Just four of the 400 best universities listed in the Times Higher Education ranking are Latin American. Although a list does not fully reflect the complexity of the university environment in the region, it does suggest that challenges remain for improving the quality of higher education.
According to Wendy Cunningham, a specialist in labor economics and youth development at the World Bank, there are excellent universities in the region, but also too many of low quality that “promise students a future they cannot deliver.”
According to the International Labour Organization, some eight million Latin American youth are unemployed and another 27 million have informal employment. Six of every 10 employed youth in the region work in the informal market.
Nearly 42% of Latin American young people access higher education. So the question is, what skills should universities teach to enable graduates to find formal employment in Latin America?

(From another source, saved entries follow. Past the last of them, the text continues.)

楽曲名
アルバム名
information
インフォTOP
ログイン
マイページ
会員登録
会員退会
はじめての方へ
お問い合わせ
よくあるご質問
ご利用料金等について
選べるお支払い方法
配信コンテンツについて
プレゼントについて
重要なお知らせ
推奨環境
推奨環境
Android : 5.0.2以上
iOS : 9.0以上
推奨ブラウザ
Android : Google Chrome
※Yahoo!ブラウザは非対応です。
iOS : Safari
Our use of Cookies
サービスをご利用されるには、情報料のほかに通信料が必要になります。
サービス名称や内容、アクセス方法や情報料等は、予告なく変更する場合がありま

Wendy Cunningham responds below:
Question: Are Latin American universities actually preparing young people for employment?
Response: There are some world-class universities that prepare students for the modern world of work in different fields. However, there are too many low-quality universities that promise their future students something they cannot deliver. Many of these universities are not connected to the world of work and offer study programs that are not in demand or teach skills that do not meet market standards. Unfortunately, too many students of these universities graduate with an enormous financial debt and few additional skills that would enable them to work and repay that debt.
Q: What are the obstacles Latin American youth face when looking for work?
R: First, more than half of employers – statistics vary by country– find new employees through friends in the same industry or through their own workers. The result is that the job is often not an ideal match for the young person’s skills and interests.
Second, employers often prefer to hire workers with job experience. Young people do not have an employment history to demonstrate their skills, which makes it riskier for employers to hire them.
Finally, many young people enter the labor market at the same time. At the end of the school year, graduates flood the labor market, which does not follow the same calendar. It takes time for the labor market to absorb recent graduates.
Q: What skills do young people often lack, according to employers?
R: A global analysis of the skills most in demand by employers shows that they most value high-level socio-emotional and cognitive skills. The skills most often mentioned are teamwork, honesty, punctuality, problem-solving and the ability to work independently. The results were the same regardless of the industry, the nature of the job, the employers’ skill level, the modernity of the company or the region of the world.